The World of Junzo Ishiko: From Art via Manga to Kitsch
10 December 2011 - 26 February 2012
Fuchu Art Museum
(Tokyo)
Ishiko (1928-77) was an art critic who expanded his coverage to subcultural phenomena like manga and kitsch in the sixties and seventies. With the advent of otaku and neo-pop culture in recent years, his pioneering appreciation of such offbeat, "lowbrow" trends is enjoying a reappraisal. Featuring works he collected in these various genres, the show is divided into sections on art, manga, and kitsch. The subtitle provocatively suggests that art was no more than a starting point, and manga a waystation, en route to the ultimate destination of kitsch -- but that point of view actually seems more comprehensible now than it would have in Ishiko's day.
Maki Toshima: Meta.Morphos
10 - 26 February 2012
MEM
(Tokyo)
Inside a box-like frame hangs a painting of a butterfly -- which suddenly begins to move. No, it's not a living insect, but a CG-created composite image. The purple and metallic blue wings indicate that it's a Morpho. Over a dozen of these creatures are arranged in a neat row like trophies in a specimen case, but after a while they start flapping their wings, then disappear into thin air. The title of the show is a nice play on the species name and the notion of transformation.

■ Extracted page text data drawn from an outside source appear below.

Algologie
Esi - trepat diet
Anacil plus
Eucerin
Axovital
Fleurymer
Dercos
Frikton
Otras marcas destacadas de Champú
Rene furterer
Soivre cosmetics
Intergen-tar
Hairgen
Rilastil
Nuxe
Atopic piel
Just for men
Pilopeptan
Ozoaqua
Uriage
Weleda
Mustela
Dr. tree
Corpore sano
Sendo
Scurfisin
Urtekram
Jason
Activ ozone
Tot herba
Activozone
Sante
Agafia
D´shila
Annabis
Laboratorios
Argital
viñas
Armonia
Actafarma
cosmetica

Yui Samejima: Tangent point 0
22 February - 11 March 2012
neutron tokyo
(Tokyo)
Samejima's work comes in two disparate styles: flat paintings of sharply outlined white clouds against blue sky, and more painterly abstractions with thick slatherings of acrylic on canvas. Indeed, the two motifs might look good sharing the same frame. At 24, Kyoto-born Samejima already evinces an astounding mastery of her craft. These are impressive works, and bode very well for the artist's future.
Ore no Yu (My Bath)
25 February - 4 March 2012
art zone: art project room kyoto
(Kyoto)
Peering into the glass-walled gallery one sees not the usual exhibition space, but a Japanese public bath, complete with patrons dipping their toes in the warm water. The bathhouse motif continues even on the second floor. This is the brainchild of ORERA, a group of students from Kyoto Zokei University of Art and Design, and their utilization of the temporarily-installed bathing facilities varies from day to day. When this reviewer paid a visit, a live painting of goldfish was in progress on the wall by the first-floor tub. Another wall featured the Mt. Fuji motif that is a fixture of every public bath in the country.